## WHAT YOU WILL DO:
Reproduce exactly the opening lines of the listing, stopping after the line that contains "- Ver projeto: [Projeto" and including it.

GIVEN DATA Block Start

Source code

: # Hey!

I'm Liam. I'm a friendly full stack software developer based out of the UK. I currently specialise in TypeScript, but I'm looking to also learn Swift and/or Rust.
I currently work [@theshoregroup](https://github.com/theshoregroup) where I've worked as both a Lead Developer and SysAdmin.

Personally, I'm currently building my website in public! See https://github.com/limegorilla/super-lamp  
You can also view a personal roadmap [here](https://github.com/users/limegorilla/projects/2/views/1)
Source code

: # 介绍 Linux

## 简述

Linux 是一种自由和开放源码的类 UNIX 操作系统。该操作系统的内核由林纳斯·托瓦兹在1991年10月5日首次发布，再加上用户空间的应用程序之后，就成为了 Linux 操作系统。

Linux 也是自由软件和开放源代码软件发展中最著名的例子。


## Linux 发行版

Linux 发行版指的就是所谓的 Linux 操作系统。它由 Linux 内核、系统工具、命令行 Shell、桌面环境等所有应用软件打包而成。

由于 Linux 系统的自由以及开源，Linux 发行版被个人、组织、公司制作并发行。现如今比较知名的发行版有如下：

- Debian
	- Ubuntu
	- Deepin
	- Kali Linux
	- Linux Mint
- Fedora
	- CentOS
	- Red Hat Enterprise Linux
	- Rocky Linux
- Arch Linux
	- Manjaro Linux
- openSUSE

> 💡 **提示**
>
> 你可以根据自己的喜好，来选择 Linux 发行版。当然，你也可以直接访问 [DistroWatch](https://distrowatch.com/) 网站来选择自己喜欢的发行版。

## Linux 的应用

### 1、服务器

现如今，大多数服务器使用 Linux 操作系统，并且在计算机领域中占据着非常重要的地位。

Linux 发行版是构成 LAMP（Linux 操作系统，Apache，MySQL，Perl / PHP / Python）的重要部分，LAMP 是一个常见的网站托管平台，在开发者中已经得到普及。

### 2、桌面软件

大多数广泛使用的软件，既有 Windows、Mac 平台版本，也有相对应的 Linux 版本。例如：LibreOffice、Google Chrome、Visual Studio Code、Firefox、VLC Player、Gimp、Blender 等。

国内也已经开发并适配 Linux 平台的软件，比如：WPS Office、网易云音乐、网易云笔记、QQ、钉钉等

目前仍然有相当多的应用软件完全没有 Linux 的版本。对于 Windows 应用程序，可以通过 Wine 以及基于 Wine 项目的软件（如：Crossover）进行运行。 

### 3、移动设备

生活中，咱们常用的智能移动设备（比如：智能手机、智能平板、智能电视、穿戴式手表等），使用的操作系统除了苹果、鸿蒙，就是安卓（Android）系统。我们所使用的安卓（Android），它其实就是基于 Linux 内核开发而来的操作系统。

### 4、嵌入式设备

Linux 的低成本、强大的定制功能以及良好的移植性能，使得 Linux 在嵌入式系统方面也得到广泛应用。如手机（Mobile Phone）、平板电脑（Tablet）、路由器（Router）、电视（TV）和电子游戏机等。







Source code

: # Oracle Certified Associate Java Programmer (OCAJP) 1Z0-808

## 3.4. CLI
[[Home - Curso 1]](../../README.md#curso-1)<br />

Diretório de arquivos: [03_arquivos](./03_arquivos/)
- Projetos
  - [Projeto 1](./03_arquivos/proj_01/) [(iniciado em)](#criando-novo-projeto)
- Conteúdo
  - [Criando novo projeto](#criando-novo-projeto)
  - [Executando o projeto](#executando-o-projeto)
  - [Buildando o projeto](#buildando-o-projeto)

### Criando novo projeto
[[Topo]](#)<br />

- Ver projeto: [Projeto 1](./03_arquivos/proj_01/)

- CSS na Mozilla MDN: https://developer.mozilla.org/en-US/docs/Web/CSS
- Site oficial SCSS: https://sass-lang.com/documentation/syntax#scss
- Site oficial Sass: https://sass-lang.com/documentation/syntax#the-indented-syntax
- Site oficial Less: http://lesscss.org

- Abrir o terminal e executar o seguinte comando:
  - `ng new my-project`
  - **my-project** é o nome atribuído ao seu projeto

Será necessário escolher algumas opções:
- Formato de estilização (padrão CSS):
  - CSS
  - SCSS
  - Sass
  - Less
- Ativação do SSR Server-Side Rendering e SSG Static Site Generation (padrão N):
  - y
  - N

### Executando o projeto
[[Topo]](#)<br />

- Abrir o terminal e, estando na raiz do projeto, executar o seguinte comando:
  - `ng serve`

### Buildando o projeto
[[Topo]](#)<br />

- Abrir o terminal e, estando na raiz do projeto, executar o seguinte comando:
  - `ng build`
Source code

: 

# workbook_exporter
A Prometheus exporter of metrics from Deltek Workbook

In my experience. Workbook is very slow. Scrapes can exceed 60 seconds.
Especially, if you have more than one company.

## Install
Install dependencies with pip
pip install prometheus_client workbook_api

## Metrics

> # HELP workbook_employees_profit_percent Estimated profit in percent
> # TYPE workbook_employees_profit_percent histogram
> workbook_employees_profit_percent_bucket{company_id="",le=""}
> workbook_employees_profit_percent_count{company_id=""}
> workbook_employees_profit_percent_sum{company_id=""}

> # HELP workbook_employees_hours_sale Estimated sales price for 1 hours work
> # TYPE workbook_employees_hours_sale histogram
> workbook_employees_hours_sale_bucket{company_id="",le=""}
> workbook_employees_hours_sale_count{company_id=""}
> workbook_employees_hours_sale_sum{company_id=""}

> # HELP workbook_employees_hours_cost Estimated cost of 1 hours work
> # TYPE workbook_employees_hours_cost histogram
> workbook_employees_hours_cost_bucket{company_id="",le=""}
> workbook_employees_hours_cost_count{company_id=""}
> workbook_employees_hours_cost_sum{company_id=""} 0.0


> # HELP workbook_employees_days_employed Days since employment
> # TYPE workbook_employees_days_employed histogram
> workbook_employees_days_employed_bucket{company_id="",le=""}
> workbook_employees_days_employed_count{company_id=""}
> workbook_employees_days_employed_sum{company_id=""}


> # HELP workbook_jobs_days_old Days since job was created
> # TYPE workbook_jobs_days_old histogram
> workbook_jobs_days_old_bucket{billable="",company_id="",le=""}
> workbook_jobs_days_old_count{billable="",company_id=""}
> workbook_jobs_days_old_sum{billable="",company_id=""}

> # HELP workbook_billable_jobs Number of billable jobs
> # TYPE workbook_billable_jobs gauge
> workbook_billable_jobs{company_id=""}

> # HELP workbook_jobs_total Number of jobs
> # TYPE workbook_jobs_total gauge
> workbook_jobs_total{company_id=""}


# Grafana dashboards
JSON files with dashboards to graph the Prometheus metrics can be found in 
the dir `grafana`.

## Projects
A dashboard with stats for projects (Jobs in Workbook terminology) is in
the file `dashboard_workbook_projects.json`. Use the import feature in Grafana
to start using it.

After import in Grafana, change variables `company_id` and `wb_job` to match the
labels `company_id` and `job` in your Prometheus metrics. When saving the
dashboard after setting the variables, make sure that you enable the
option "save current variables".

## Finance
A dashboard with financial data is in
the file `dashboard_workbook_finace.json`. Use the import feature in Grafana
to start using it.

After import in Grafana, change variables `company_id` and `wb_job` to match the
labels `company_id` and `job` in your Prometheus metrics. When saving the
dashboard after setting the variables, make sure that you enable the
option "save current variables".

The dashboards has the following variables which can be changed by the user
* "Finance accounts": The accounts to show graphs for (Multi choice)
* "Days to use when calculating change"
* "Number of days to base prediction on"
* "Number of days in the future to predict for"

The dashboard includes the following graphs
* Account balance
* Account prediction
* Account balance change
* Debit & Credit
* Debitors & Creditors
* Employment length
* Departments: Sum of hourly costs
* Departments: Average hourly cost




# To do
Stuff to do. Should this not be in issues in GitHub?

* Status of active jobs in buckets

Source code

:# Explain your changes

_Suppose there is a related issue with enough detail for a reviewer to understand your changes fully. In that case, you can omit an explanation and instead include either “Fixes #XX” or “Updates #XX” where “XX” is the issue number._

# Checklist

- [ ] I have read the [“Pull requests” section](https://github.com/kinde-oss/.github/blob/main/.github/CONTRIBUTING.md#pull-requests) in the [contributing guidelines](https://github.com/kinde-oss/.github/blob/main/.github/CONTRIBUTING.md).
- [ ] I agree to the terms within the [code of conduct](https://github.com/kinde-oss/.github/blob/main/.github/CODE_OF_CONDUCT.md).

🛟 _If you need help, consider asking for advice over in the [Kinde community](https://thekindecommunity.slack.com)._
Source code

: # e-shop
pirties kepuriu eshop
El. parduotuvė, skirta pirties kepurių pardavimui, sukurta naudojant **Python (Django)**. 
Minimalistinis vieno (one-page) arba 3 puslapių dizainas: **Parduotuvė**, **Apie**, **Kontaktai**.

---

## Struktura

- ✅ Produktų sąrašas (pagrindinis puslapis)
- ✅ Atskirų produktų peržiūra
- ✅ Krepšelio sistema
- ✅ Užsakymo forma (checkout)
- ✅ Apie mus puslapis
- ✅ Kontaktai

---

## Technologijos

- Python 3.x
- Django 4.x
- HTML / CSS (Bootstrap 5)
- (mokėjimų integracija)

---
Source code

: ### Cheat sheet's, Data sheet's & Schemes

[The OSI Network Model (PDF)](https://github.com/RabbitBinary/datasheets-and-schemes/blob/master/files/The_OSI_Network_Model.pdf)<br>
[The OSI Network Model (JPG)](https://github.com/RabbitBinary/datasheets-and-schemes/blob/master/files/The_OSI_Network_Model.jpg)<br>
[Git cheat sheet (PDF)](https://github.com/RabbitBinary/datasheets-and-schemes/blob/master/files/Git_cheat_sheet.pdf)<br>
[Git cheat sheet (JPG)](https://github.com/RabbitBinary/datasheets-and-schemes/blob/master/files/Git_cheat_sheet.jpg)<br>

GIVEN DATA Block End

## RESULT OF THE TASK:
Source code

: # Hey!

I'm Liam. I'm a friendly full stack software developer based out of the UK. I currently specialise in TypeScript, but I'm looking to also learn Swift and/or Rust.
I currently work [@theshoregroup](https://github.com/theshoregroup) where I've worked as both a Lead Developer and SysAdmin.

Personally, I'm currently building my website in public! See https://github.com/limegorilla/super-lamp  
You can also view a personal roadmap [here](https://github.com/users/limegorilla/projects/2/views/1)
Source code

: # 介绍 Linux

## 简述

Linux 是一种自由和开放源码的类 UNIX 操作系统。该操作系统的内核由林纳斯·托瓦兹在1991年10月5日首次发布，再加上用户空间的应用程序之后，就成为了 Linux 操作系统。

Linux 也是自由软件和开放源代码软件发展中最著名的例子。


## Linux 发行版

Linux 发行版指的就是所谓的 Linux 操作系统。它由 Linux 内核、系统工具、命令行 Shell、桌面环境等所有应用软件打包而成。

由于 Linux 系统的自由以及开源，Linux 发行版被个人、组织、公司制作并发行。现如今比较知名的发行版有如下：

- Debian
	- Ubuntu
	- Deepin
	- Kali Linux
	- Linux Mint
- Fedora
	- CentOS
	- Red Hat Enterprise Linux
	- Rocky Linux
- Arch Linux
	- Manjaro Linux
- openSUSE

> 💡 **提示**
>
> 你可以根据自己的喜好，来选择 Linux 发行版。当然，你也可以直接访问 [DistroWatch](https://distrowatch.com/) 网站来选择自己喜欢的发行版。

## Linux 的应用

### 1、服务器

现如今，大多数服务器使用 Linux 操作系统，并且在计算机领域中占据着非常重要的地位。

Linux 发行版是构成 LAMP（Linux 操作系统，Apache，MySQL，Perl / PHP / Python）的重要部分，LAMP 是一个常见的网站托管平台，在开发者中已经得到普及。

### 2、桌面软件

大多数广泛使用的软件，既有 Windows、Mac 平台版本，也有相对应的 Linux 版本。例如：LibreOffice、Google Chrome、Visual Studio Code、Firefox、VLC Player、Gimp、Blender 等。

国内也已经开发并适配 Linux 平台的软件，比如：WPS Office、网易云音乐、网易云笔记、QQ、钉钉等

目前仍然有相当多的应用软件完全没有 Linux 的版本。对于 Windows 应用程序，可以通过 Wine 以及基于 Wine 项目的软件（如：Crossover）进行运行。 

### 3、移动设备

生活中，咱们常用的智能移动设备（比如：智能手机、智能平板、智能电视、穿戴式手表等），使用的操作系统除了苹果、鸿蒙，就是安卓（Android）系统。我们所使用的安卓（Android），它其实就是基于 Linux 内核开发而来的操作系统。

### 4、嵌入式设备

Linux 的低成本、强大的定制功能以及良好的移植性能，使得 Linux 在嵌入式系统方面也得到广泛应用。如手机（Mobile Phone）、平板电脑（Tablet）、路由器（Router）、电视（TV）和电子游戏机等。







Source code

: # Oracle Certified Associate Java Programmer (OCAJP) 1Z0-808

## 3.4. CLI
[[Home - Curso 1]](../../README.md#curso-1)<br />

Diretório de arquivos: [03_arquivos](./03_arquivos/)
- Projetos
  - [Projeto 1](./03_arquivos/proj_01/) [(iniciado em)](#criando-novo-projeto)
- Conteúdo
  - [Criando novo projeto](#criando-novo-projeto)
  - [Executando o projeto](#executando-o-projeto)
  - [Buildando o projeto](#buildando-o-projeto)

### Criando novo projeto
[[Topo]](#)<br />

- Ver projeto: [Projeto 1](./03_arquivos/proj_01/)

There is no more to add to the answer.